Omurilik yaralanmalı hastalarda hastanın omurilikle ilgili olan stabilizasyonunun beyin cerrahisi tarafından yapılmasından hemen sonra artık kalıcı sondadan hemen uzaklaştırılması ve temiz aralıklı kateterizasyon denilen yönteme geçilmesi gerektiğini ifade eden Prof. Dr. Tarcan, "Burada hiç yapılmaması gereken şey mesane jimnastiği diye çok eski literatürde tanımlanmış olan ama hiçbir işe yaramayan aynı zamanda da birçok komplikasyona yol açabilecek hastanın kalıcı sondasının aralıklı klemplenmesi işlemi. Temiz aralıklı kateterizasyon uygulanabilir. Ellerini kullanabilen ve bilişsel fonksiyonu normal olan hastalar için kolayca uygulanan bir yöntemdir. Hasta ortalama 4 saate bir yani günde altı kez kendiliğinden kaygan tek seferlik kateterlerle mesane boşaltımını rahatlıkla gerçekleştirebilir. Hastalarımızda kalıcı sondaya ancak çok özel durumlarda izin veriyoruz" dedi.
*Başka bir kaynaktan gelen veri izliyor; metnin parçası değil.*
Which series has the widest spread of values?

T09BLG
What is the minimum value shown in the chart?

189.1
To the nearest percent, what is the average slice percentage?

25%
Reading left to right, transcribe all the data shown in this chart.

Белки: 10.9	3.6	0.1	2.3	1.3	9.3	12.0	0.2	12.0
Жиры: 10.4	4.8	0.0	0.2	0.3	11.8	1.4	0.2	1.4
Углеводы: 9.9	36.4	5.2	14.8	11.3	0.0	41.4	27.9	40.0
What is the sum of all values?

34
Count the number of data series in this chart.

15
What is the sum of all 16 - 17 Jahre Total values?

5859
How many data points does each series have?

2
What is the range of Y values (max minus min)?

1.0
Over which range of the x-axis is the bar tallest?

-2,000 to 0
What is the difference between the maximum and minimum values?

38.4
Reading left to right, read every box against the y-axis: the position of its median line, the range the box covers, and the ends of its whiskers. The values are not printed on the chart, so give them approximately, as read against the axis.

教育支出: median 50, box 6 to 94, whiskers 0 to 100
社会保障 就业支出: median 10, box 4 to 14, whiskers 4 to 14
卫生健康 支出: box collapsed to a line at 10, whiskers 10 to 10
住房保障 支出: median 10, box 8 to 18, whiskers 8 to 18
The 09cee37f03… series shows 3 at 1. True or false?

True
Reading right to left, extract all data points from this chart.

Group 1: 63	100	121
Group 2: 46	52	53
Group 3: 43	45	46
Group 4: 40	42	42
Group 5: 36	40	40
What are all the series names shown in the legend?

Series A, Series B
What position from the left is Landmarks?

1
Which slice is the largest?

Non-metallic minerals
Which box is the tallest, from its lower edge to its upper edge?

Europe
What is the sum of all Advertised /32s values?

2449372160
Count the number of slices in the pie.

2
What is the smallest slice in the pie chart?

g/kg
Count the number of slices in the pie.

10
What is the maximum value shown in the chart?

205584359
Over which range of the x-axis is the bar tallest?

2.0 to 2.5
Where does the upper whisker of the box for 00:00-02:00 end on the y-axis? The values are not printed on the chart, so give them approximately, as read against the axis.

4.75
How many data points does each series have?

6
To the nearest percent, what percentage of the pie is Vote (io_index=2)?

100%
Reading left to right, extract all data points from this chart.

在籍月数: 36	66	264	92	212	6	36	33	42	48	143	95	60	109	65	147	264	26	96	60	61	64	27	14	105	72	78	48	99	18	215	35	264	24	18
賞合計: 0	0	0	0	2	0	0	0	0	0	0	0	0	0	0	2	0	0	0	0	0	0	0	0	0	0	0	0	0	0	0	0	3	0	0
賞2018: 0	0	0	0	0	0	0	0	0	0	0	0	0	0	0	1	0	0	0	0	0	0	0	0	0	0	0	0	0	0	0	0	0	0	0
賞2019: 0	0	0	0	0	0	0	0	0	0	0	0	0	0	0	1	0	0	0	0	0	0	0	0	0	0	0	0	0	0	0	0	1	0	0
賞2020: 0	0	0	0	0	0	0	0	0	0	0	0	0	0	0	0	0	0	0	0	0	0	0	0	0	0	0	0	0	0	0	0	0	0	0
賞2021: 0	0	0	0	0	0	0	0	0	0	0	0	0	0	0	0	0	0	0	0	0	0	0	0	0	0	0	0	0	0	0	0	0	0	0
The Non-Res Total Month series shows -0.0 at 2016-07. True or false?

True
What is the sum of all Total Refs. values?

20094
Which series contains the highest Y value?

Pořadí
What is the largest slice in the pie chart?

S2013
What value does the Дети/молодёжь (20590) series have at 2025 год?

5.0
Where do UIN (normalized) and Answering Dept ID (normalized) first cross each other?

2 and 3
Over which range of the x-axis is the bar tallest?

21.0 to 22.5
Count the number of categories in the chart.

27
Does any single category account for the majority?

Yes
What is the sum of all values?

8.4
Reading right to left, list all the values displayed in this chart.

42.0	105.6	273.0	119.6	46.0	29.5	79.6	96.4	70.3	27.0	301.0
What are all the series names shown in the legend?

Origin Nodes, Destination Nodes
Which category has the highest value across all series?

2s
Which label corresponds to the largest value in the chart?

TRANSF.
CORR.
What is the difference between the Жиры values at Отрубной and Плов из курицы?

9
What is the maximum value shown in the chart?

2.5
'Omurilik yaralanmalı hastalar ürolojik takibe girmeli'
Mesane hissi kaybolan hastaların mesanelerinin dolduğunu hissetmediğini ifade eden Prof. Dr. Tarcan, "Genelde mesaneleri dolduğunda bir basınç hissediyorlar normal mesane dolum hissini de ne yazık ki kaybetmiş durumdalar. Mesaneyle beyin arasındaki irtibat kaybolmuş durumda. Bu masum bir idrar kaçırma değil, bu çok riskli bir idrar kaçırma. Çünkü idrar torbasında ve üriner sistemde çok yüksek basınçlar oluşuyor. Üriner sistem içi gelişen bu basınçta böbreklere zarar veriyor. Eğer tedavi edilmezlerse tam kesi omurilik yaralanmalarının tamamı 5 yıl içinde böbrek yetmezliğine gidiyor. Dolayısıyla omurilik yaralanmalı hastaların hemen en kısa zamanda bir ürolojik takibe girmeleri hayati önem taşımaktadır" dedi.
'Tedavisi mümkün'
Omurilik yaralanması sonucu ortaya çıkan mesane işlev bozukluklarının tedavisi olduğunu belirten Prof. Dr. Tarcan sözlerini şöyle noktaladı: "Temel prensiplerden biri mesane kapasitesini ve mesane basınçlarını normale getirmek. Mesane basınçlarını düşürmek için ilk önce anti muskarinik tedavi planlanır. Eğer yetmezse mesaneye botoks uygulanır, o da yetmezse bağırsaktan segment alınarak mesaneyi büyütme ameliyatları gerçekleştirilir. Tüm bu tedavilerle birlikte hastanın böbreğinin ürettiği idrarın yukarıda anlatılan temiz aralıklı kateterizasyon adı verilen yöntemle olması gerektiği gibi mesane dışına alınması şarttır. Bu şekilde hastanın kuru kalmasını sağlıyoruz. Temel tedavi yöntemi bu. Hastalar mutlaka bir üroloji uzmanının ve tercihen omurilik yaralanmalarıyla uğraşan bir üroloji uzmanının yaşam boyu kontrolü altında olması lazım. Bu kontrolün sıklığı duruma göre değişebilir. En kötü ihtimalle yılda bir, bazen 2 ayda ya da 3 ayda bir takip etmemiz gereken durumlarla karşılaşabiliyoruz. Ürolojik takip burada hayati önem taşıyor. Bu süreçte mesane pedi kullanımı hekim kontrolünde olabilir. Eğer hastanın arada düşük basınçlı bir şekilde minimal idrar kaçırma sorunu oluyorsa o zaman elbette destekleyici mesane pedleri kullanılabilir."